Key Performance Characteristics:

- Sub-millisecond tokenization
- Consistent classification time regardless of number of classes
- Thread-safe for concurrent processing
- Optimized for real-time routing decisions

### Memory Usage

- Model size: ~85MB (MiniLM)
- Runtime memory: ~100MB per instance
- Shared memory when using multiple instances (thread-safe)

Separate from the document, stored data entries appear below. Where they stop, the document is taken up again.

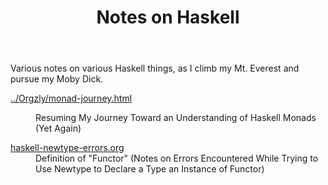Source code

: # -*- org -*-
#+TITLE: Notes on Haskell
#+COLUMNS: %8TODO %10WHO %3PRIORITY %3HOURS(HRS) %80ITEM
#+OPTIONS: author:nil creator:t H:9
#+HTML_HEAD: <link href="https://fonts.googleapis.com/css?family=IBM+Plex+Mono|IBM+Plex+Sans" rel="stylesheet">
#+HTML_HEAD: <link rel="stylesheet" type="text/css" href="/org-mode.css" />

Various notes on various Haskell things, as I climb my Mt. Everest and pursue my Moby Dick.

# Links must be relative.
- [[file:../Orgzly/monad-journey.html][../Orgzly/monad-journey.html]] :: Resuming My Journey Toward an Understanding of Haskell Monads (Yet Again)

- [[file:haskell-newtype-errors.org][haskell-newtype-errors.org]] :: Definition of "Functor" (Notes on Errors Encountered While Trying to
     Use Newtype to Declare a Type an Instance of Functor)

Run the benchmarks yourself:

```bash
cargo bench
```

## Contributing

### Developer Prerequisites

If you want to contribute to Prefrontal or build it from source, you'll need:

1. **Build Dependencies** (as listed in System Requirements)
2. **Rust Toolchain** (latest stable version)

### Development Setup

1. Clone the repository:

```bash
git clone https://github.com/yourusername/prefrontal.git
cd prefrontal
```

2. Install dependencies as described in System Requirements

3. Build and test:

```bash
cargo build
cargo test
```

### Running Tests

```bash
# Run all tests
cargo test

# Run specific test
cargo test test_name

# Run benchmarks
cargo bench
```

## License

This project is licensed under the Apache License, Version 2.0 - see the [LICENSE](LICENSE) file for details.